[The records]

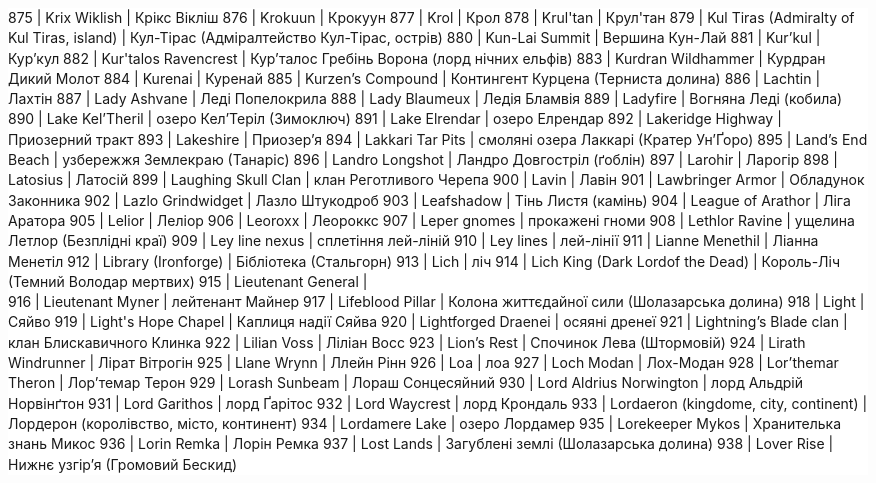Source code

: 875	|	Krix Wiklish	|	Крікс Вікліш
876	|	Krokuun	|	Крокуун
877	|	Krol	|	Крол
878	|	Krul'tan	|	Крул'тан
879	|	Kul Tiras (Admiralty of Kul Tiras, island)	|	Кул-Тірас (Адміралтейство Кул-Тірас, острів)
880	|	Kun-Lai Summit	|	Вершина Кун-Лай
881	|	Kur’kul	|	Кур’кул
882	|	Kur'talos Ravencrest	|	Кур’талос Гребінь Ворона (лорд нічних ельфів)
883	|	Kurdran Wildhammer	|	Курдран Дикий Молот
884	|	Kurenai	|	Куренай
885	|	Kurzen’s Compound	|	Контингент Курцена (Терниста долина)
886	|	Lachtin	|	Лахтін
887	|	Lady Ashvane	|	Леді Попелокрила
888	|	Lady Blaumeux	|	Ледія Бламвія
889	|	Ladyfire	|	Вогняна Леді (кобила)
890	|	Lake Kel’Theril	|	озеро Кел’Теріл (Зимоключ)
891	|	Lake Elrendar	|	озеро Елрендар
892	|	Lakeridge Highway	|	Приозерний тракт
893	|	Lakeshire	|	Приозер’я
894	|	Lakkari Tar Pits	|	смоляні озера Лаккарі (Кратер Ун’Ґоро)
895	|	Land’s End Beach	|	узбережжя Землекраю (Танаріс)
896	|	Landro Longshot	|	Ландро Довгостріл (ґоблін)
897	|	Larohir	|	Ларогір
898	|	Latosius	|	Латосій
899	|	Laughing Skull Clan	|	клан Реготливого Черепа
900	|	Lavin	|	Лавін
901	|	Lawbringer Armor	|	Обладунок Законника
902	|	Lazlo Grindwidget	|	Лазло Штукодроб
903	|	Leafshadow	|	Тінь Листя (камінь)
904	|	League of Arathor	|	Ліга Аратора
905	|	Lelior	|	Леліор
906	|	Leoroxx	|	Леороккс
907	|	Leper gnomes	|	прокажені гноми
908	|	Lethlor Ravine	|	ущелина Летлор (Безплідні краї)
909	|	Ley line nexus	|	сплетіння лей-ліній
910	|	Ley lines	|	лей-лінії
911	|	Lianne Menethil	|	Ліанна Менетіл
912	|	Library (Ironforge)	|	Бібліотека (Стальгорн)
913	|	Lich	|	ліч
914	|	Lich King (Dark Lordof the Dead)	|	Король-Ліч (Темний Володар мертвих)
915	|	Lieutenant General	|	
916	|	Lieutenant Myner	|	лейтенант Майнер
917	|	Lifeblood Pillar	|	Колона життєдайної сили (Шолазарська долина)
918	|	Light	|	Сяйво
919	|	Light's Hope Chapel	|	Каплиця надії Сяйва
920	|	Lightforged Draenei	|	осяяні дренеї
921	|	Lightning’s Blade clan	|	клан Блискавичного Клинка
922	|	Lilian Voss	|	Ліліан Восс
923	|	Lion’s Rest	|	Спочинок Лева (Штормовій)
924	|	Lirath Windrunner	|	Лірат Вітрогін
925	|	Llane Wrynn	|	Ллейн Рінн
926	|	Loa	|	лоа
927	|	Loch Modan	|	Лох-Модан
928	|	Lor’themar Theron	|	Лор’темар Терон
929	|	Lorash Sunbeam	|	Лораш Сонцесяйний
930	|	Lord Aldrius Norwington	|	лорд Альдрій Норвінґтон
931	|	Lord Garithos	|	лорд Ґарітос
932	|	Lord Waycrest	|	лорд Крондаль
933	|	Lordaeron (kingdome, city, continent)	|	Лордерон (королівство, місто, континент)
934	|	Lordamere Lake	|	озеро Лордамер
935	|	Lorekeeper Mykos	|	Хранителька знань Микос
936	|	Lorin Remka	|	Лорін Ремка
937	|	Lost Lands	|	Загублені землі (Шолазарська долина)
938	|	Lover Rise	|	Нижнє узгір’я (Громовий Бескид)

[/The records]

* [What is needed]:
A faithful, complete copy of the records above is required, one that contains no pictures.

* [Result of this exercise]:
Source code

: 875	|	Krix Wiklish	|	Крікс Вікліш
876	|	Krokuun	|	Крокуун
877	|	Krol	|	Крол
878	|	Krul'tan	|	Крул'тан
879	|	Kul Tiras (Admiralty of Kul Tiras, island)	|	Кул-Тірас (Адміралтейство Кул-Тірас, острів)
880	|	Kun-Lai Summit	|	Вершина Кун-Лай
881	|	Kur’kul	|	Кур’кул
882	|	Kur'talos Ravencrest	|	Кур’талос Гребінь Ворона (лорд нічних ельфів)
883	|	Kurdran Wildhammer	|	Курдран Дикий Молот
884	|	Kurenai	|	Куренай
885	|	Kurzen’s Compound	|	Контингент Курцена (Терниста долина)
886	|	Lachtin	|	Лахтін
887	|	Lady Ashvane	|	Леді Попелокрила
888	|	Lady Blaumeux	|	Ледія Бламвія
889	|	Ladyfire	|	Вогняна Леді (кобила)
890	|	Lake Kel’Theril	|	озеро Кел’Теріл (Зимоключ)
891	|	Lake Elrendar	|	озеро Елрендар
892	|	Lakeridge Highway	|	Приозерний тракт
893	|	Lakeshire	|	Приозер’я
894	|	Lakkari Tar Pits	|	смоляні озера Лаккарі (Кратер Ун’Ґоро)
895	|	Land’s End Beach	|	узбережжя Землекраю (Танаріс)
896	|	Landro Longshot	|	Ландро Довгостріл (ґоблін)
897	|	Larohir	|	Ларогір
898	|	Latosius	|	Латосій
899	|	Laughing Skull Clan	|	клан Реготливого Черепа
900	|	Lavin	|	Лавін
901	|	Lawbringer Armor	|	Обладунок Законника
902	|	Lazlo Grindwidget	|	Лазло Штукодроб
903	|	Leafshadow	|	Тінь Листя (камінь)
904	|	League of Arathor	|	Ліга Аратора
905	|	Lelior	|	Леліор
906	|	Leoroxx	|	Леороккс
907	|	Leper gnomes	|	прокажені гноми
908	|	Lethlor Ravine	|	ущелина Летлор (Безплідні краї)
909	|	Ley line nexus	|	сплетіння лей-ліній
910	|	Ley lines	|	лей-лінії
911	|	Lianne Menethil	|	Ліанна Менетіл
912	|	Library (Ironforge)	|	Бібліотека (Стальгорн)
913	|	Lich	|	ліч
914	|	Lich King (Dark Lordof the Dead)	|	Король-Ліч (Темний Володар мертвих)
915	|	Lieutenant General	|	
916	|	Lieutenant Myner	|	лейтенант Майнер
917	|	Lifeblood Pillar	|	Колона життєдайної сили (Шолазарська долина)
918	|	Light	|	Сяйво
919	|	Light's Hope Chapel	|	Каплиця надії Сяйва
920	|	Lightforged Draenei	|	осяяні дренеї
921	|	Lightning’s Blade clan	|	клан Блискавичного Клинка
922	|	Lilian Voss	|	Ліліан Восс
923	|	Lion’s Rest	|	Спочинок Лева (Штормовій)
924	|	Lirath Windrunner	|	Лірат Вітрогін
925	|	Llane Wrynn	|	Ллейн Рінн
926	|	Loa	|	лоа
927	|	Loch Modan	|	Лох-Модан
928	|	Lor’themar Theron	|	Лор’темар Терон
929	|	Lorash Sunbeam	|	Лораш Сонцесяйний
930	|	Lord Aldrius Norwington	|	лорд Альдрій Норвінґтон
931	|	Lord Garithos	|	лорд Ґарітос
932	|	Lord Waycrest	|	лорд Крондаль
933	|	Lordaeron (kingdome, city, continent)	|	Лордерон (королівство, місто, континент)
934	|	Lordamere Lake	|	озеро Лордамер
935	|	Lorekeeper Mykos	|	Хранителька знань Микос
936	|	Lorin Remka	|	Лорін Ремка
937	|	Lost Lands	|	Загублені землі (Шолазарська долина)
938	|	Lover Rise	|	Нижнє узгір’я (Громовий Бескид)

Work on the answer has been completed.